An age-old tradition passed down through generations, in Umbria black summer truffle hunting is still a way of life for many. Hunters and their highly trained dogs (not many people use pigs anymore) set off in search what Italians call ‘the black diamond of the kitchen’.
As part of your holiday deep in the heart of Umbria, why not choose to discover more about one of Italy’s long-standing traditions? You can accompany a truffle hunter and watch as his dogs, with their sensitive sense of smell, sniff out the exact terrain home to the delectable fungi.
A few clues as to the ideal habitat for truffle growth are scorched areas where no plants grow, or where there are small groves of pine trees and shrubs. The dogs quickly pick up the scent, dig up, and deliver (in return for a treat, of course) all the decadent black summer truffles you can handle. Within the hour, you may have up to ten or more.

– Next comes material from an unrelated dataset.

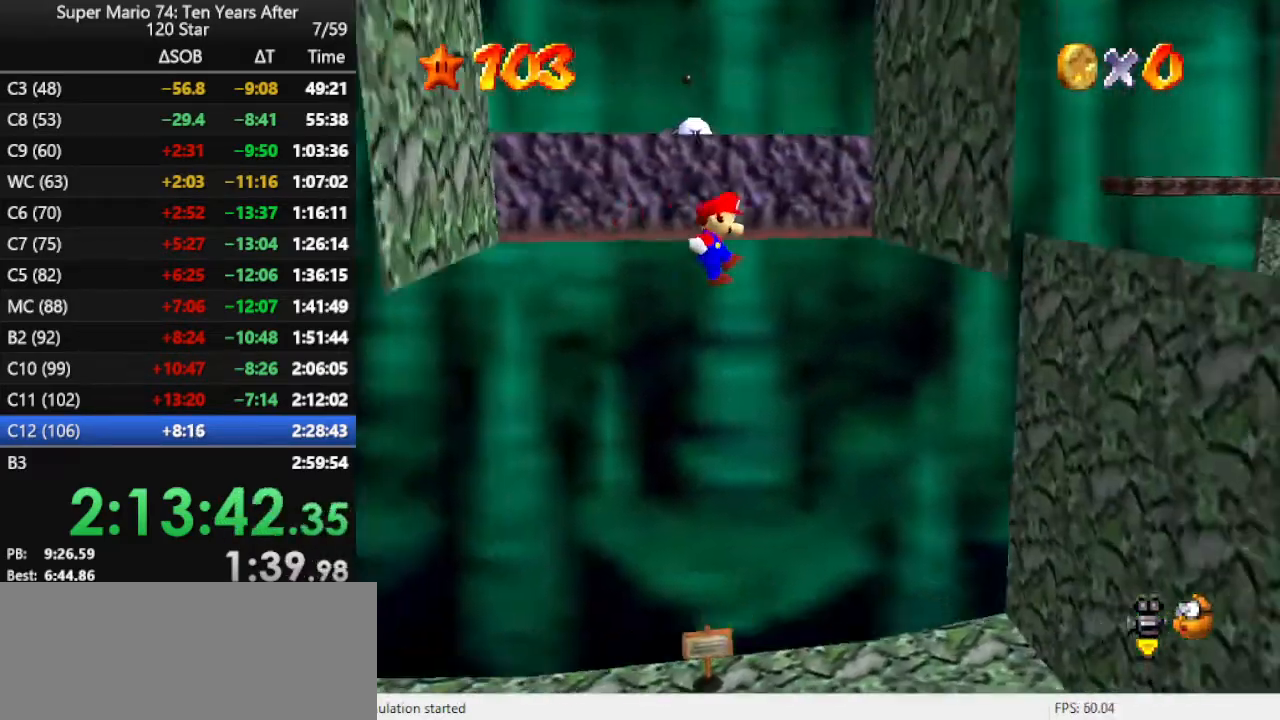
{"buttons": ["A"], "left_stick": "up-left", "events": [[200, "A", "up"], [267, "A", "down"], [267, "left_stick", "up-left"]]}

Some tour operators take up to sixteen guests, which lessens the authenticity of the experience; you don’t want to feel like this is a heavily commercialised aspect of Italian life. Instead, opt for a tour with less people. Such tours provide an intimate setting in which you can really get to know your English-speaking guide and the truffle hunter, who will spend time showing you his techniques.
Nestled between the stunning medieval hill town of Orvieto and the Tuscan border, an excellent place to enjoy a spot of truffle hunting is at Poggiovalle’s Country House and Farm. Explore its countryside estate, which is spread over 100 hectares of rolling hills and features views of the majestic medieval hilltop citadels, olive groves, and restored Italian villages.
One of the rewards of truffle hunting is getting the opportunity to prepare and enjoy a delectable brunch with what you’ve found. Poggiovalle’s menu features an antipasto misto: a trio of mozzarella-filled black truffle-like breaded balls, mini toasts with creamy butter and truffle with Spanish anchovies, farm fresh cheese with truffle honey, and burrata topped with (yes, again) black truffles.
Another favorite is thick Tuscan pici loaded with shaved black summer truffles, which can be followed up by an Umbrian specialty – stracciatella omelet with truffles. It may sound overly simple, but it’s a divine second course.
Of course, a mandoline slicer and extra black truffle are within arm’s reach on the table. Can one ever have too many truffles? That is the question. If you answered no, visit Umbria in the fall and try your luck at hunting the ever elusive white truffle.